[Edit date=2009-01-25] Please note, I mention some silly unnecessary steps in the post ahead, when I could easily set tighturl’s autoincrement to a number higher than the highest lilurl, and add some lines to tighturl to look at a different table for older (lilurl) entries. It is totally not necessary to copy over non-leading-zero ids to the tighturl table, but if this is not done, those URLs don’t get the additional data tighturl provides like hit count (unless, of course, you patch tighturl further than an ‘if less than [tighturl_floor], jump to lilurl code, else use tighturl code’, which I personally don’t think is wise, but I’m very inexperienced). Thus, while it is indeed extra work to convert valid base 36 numbers into ints in a tighturl-style table, I believe the added benefits such as hit counts and last-hit are worth it. Worth is, however, as always, determined by the user. [/Edit]

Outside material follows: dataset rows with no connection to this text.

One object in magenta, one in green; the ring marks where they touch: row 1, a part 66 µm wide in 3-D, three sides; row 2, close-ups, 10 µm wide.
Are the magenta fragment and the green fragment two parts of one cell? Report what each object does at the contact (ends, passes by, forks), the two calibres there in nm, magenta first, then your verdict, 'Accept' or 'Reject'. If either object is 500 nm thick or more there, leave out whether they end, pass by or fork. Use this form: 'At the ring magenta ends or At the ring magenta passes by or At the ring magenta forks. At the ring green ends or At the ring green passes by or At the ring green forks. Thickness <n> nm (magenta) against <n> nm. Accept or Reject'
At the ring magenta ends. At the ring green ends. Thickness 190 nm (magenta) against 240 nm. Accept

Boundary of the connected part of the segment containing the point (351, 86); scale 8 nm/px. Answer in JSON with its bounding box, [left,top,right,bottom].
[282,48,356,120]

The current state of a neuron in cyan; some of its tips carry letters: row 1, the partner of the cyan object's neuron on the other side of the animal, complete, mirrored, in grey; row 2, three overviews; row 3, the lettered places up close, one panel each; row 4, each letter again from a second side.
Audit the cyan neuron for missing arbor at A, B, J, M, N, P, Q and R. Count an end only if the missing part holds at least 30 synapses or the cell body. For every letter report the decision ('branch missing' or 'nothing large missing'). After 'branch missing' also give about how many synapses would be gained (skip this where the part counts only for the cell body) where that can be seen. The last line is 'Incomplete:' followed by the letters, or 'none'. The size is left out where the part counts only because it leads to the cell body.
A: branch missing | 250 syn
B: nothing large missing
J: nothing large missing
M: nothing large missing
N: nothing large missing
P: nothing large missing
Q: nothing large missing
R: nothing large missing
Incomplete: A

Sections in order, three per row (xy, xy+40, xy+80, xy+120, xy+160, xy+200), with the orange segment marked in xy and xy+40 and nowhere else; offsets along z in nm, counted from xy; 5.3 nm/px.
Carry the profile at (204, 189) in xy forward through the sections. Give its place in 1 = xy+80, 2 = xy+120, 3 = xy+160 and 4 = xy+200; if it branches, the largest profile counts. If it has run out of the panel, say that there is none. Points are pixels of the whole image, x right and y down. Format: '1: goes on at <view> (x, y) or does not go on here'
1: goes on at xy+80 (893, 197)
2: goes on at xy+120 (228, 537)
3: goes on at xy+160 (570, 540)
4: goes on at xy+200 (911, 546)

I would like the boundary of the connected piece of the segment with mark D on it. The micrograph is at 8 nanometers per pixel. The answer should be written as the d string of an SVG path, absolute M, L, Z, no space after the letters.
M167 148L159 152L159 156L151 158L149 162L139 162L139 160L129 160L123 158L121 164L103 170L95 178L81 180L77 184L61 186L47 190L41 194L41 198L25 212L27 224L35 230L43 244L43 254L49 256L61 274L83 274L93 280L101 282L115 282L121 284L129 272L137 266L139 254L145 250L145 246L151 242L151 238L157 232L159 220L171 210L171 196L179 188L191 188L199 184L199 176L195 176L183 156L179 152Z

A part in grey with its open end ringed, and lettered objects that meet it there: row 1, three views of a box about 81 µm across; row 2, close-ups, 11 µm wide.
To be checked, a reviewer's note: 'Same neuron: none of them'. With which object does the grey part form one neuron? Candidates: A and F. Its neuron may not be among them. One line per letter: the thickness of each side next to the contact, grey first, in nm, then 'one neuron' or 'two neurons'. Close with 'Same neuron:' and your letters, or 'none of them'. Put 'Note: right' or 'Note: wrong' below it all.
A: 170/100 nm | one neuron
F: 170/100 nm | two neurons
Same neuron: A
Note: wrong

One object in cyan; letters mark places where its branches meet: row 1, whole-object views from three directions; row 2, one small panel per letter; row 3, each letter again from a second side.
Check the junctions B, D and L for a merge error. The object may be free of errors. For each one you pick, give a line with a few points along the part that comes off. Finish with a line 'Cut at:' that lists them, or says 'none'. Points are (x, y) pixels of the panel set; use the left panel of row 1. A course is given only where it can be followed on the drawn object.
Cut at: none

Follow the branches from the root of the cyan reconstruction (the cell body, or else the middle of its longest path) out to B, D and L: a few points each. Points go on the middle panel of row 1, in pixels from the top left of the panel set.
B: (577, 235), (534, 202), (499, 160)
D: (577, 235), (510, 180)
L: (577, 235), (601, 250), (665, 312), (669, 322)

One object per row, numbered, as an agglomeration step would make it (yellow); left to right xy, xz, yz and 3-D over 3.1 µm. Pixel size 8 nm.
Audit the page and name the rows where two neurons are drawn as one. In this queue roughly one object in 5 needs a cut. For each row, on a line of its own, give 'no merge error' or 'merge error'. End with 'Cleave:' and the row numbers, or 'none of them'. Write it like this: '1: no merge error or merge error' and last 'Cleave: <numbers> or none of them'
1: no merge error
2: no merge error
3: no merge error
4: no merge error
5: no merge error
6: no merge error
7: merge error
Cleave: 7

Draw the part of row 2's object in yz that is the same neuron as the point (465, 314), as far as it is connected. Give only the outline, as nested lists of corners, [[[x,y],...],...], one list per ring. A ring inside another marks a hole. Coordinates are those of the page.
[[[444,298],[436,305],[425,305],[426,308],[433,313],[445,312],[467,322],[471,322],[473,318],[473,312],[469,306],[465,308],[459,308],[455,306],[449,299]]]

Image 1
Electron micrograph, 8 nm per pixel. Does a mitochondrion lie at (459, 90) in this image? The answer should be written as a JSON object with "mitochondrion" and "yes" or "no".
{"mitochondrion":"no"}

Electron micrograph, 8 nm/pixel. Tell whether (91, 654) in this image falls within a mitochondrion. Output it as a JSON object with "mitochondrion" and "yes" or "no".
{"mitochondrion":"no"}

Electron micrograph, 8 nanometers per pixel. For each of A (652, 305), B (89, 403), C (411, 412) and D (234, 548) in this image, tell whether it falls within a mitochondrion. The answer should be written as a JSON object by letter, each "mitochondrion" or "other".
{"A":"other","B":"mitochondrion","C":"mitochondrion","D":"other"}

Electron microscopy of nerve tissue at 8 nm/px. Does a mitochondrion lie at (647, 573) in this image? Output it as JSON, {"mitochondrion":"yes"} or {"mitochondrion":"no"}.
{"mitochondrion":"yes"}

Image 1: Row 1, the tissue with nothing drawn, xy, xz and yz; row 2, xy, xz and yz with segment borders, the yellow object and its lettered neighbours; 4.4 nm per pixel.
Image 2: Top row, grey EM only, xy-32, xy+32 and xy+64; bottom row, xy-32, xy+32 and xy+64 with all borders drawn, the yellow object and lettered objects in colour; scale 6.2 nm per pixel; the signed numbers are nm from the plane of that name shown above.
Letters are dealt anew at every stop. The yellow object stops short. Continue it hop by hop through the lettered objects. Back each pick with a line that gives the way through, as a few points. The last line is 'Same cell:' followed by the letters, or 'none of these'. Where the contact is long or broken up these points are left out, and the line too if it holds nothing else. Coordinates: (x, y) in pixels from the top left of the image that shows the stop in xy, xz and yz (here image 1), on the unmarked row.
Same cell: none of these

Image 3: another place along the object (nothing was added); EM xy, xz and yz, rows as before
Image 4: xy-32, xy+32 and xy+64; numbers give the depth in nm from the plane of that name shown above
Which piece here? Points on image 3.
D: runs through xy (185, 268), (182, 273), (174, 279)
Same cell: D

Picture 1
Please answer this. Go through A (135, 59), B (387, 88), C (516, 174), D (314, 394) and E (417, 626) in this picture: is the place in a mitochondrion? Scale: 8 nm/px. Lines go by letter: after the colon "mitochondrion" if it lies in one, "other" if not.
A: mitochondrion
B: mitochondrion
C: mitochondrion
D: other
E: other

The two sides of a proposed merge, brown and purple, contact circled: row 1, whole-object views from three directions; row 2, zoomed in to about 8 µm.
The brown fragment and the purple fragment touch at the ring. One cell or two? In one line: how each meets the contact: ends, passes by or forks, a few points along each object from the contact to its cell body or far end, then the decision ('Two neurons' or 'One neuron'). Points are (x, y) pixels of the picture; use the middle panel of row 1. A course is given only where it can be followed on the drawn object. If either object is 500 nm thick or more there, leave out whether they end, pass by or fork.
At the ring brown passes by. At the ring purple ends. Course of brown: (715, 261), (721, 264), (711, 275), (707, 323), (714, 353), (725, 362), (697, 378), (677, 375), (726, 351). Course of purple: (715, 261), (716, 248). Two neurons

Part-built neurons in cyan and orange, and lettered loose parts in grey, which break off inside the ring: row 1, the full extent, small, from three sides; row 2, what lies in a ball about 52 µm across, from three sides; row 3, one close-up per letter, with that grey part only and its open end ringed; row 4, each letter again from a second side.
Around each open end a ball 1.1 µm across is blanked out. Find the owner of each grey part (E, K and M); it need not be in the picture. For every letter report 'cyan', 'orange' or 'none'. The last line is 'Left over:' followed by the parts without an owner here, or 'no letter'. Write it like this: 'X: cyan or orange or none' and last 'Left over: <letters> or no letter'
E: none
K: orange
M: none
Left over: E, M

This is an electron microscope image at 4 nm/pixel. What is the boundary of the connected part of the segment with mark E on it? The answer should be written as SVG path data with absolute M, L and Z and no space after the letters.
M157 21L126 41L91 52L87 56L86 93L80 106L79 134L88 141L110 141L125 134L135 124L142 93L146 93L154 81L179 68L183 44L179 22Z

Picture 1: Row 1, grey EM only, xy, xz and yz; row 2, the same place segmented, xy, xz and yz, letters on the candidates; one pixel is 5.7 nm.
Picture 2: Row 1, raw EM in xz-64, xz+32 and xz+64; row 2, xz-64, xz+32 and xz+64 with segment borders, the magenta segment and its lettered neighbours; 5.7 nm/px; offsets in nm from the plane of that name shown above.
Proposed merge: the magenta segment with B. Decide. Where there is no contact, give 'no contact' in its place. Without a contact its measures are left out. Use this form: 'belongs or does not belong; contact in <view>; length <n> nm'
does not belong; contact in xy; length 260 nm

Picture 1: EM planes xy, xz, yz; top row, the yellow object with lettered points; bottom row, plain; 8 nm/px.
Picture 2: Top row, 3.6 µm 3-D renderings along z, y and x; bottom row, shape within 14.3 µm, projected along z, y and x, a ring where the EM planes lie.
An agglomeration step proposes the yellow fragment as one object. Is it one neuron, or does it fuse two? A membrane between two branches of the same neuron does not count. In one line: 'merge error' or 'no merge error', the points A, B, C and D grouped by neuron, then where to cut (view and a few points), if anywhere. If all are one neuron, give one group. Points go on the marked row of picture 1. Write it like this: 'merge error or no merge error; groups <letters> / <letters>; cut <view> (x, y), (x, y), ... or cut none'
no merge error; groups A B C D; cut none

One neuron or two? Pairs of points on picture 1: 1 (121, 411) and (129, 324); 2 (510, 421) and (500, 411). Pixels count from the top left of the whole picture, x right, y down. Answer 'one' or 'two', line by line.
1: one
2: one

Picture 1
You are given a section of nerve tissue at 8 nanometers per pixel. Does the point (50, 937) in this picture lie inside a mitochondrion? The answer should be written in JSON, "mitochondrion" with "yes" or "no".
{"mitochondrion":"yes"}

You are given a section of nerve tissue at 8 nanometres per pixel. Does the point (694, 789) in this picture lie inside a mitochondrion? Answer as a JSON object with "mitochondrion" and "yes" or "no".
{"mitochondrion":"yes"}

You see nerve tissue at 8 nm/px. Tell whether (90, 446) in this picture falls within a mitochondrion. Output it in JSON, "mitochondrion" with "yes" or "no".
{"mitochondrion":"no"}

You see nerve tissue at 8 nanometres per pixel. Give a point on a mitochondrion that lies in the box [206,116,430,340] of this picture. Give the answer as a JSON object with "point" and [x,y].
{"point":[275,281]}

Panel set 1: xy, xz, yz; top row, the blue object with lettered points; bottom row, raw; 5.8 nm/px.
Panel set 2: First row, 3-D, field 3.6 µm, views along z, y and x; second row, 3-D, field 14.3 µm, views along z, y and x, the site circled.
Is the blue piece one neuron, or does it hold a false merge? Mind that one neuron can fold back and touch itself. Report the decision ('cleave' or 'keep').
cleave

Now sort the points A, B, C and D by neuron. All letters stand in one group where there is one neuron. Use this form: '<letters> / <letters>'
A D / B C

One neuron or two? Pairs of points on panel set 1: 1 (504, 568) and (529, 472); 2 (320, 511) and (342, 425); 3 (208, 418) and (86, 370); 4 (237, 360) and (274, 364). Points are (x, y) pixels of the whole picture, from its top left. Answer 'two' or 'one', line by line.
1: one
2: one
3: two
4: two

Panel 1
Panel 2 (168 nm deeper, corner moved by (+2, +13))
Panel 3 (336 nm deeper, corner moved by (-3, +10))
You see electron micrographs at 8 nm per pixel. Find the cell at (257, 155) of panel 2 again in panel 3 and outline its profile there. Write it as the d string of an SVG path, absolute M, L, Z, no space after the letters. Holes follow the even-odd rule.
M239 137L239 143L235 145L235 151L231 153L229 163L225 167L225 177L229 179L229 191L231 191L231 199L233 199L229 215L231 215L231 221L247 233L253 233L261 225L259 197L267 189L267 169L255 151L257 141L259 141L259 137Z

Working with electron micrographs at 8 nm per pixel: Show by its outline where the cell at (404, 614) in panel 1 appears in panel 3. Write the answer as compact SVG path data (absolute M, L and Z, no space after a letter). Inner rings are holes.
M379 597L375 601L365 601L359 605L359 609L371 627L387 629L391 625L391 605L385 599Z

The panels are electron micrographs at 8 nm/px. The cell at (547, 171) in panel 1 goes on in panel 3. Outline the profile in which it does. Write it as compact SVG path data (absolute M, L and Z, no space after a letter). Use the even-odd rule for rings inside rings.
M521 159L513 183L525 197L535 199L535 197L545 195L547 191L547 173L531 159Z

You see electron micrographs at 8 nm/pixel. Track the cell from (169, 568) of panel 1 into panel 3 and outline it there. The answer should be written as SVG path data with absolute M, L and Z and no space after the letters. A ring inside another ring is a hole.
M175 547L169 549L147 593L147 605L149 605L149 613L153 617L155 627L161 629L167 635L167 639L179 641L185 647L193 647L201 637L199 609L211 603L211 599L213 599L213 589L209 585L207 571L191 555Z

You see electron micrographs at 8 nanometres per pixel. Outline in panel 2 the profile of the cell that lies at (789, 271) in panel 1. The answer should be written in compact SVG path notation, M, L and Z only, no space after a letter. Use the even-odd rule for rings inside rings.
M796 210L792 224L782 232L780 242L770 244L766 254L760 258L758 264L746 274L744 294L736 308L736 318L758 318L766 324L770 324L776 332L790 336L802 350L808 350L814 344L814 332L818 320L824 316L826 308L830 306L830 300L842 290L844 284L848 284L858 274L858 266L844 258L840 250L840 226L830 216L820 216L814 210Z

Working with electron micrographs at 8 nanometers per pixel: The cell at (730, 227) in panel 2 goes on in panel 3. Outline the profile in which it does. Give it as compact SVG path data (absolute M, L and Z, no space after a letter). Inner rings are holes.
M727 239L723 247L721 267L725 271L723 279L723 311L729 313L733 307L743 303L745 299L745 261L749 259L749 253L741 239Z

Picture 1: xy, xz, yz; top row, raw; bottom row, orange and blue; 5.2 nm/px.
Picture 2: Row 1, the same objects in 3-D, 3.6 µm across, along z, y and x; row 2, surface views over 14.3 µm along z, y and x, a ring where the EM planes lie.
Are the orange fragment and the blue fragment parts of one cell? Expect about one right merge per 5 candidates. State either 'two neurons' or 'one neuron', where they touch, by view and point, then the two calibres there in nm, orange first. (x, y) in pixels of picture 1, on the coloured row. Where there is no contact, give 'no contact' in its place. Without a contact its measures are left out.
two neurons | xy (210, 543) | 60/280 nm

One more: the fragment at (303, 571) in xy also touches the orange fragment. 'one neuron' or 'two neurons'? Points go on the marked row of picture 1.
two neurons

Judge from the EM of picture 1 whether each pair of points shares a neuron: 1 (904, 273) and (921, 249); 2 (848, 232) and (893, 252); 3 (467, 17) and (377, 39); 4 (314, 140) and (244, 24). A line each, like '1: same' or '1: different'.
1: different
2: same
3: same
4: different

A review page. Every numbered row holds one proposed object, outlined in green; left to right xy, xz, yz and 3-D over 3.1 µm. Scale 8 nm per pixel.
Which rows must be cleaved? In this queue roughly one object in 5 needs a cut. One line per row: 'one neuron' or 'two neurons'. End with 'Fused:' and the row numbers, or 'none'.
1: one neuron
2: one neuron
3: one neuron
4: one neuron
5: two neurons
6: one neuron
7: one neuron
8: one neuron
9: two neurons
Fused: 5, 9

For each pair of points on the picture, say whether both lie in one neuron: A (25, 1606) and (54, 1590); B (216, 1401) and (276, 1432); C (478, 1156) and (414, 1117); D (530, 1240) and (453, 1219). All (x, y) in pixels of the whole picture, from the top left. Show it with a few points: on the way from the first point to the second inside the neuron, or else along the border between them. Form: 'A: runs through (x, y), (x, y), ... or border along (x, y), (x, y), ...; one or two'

Yesterday I was bored and wanted to help Evan move ur1.ca, a url shortening service aimed primarily at identi.ca users, to TightURL. This is apparently planned, and will happen “eventually”. I loaded up the database (after messing with it quite a bit, PHPMySQL doesn’t import TSV files and saving it as a CSV was stupid as several lines include commas. In the end, I had to do a series of steps:
- Extract the database
- Rename it to be a .tsv and open it in Excel
- Ctrl+F for commas and replace them with the text COMMATIME
- Ctrl+F for semicolons and replace them with escaped semicolons (\;)
- Save to a csv on the desktop
- Open the csv in TextEdit
- Ctrl+F for commas and replace them with semicolons
- Ctrl+F for COMMATIME and replace them with commas
- Import the CSV file (don’t use the LOAD DATA thing)
I noticed pretty quickly some oddities, like entries for 0, 00, 000, 0000, etc. It didn’t click right away that these were not base36 numbers (they’re all 0!) and were in fact just alphanumeric ids. For example, this post is http://ur1.ca/0y5s. That explained the VARCHAR(255) column (what the fuck). I ended up adding the other columns tighturl used, modifying existing ones to be proper, etc, thinking I could end up converting it pretty easily. I was quite wrong. An overhaul (and perhaps a “plugin” for tighturl, despite it’s lack of a plugin architecture) would be required.
What must be done to convert a lilurl site to a tighturl site:
- Add a second table for entries that have a leading 0. I believe all other entries are valid numbers. This could be a big table.
- Write some code for TightURL (and maybe get it patched in, the author seems relatively active, and he has an e-mail address) to take shorturl ids that start with a 0 and look in the second ‘compatibility’ table for these URLs created before moving to a sane system.
- Get something that casts a fix on the column. My initial thought was to create a second column, nid (numerical id), and slowly convert each id to the nid table as an INT. I’m told this is unnecessary by people whom I believe do not know the full extent of the problem.
Of course, this could also be overcome by setting up a subdomain for LilURL and disabling the ability to create new URLs, and redirecting links that have leading 0′s there.
Evan excuses LilURL as someone’s first project, but I’m really surprised someone could think just using as-of-yet-unused alphanumeric ids was a good idea even during their first project.
I hope to add more to this post (for those who are in fact interested in doing the conversion) soon.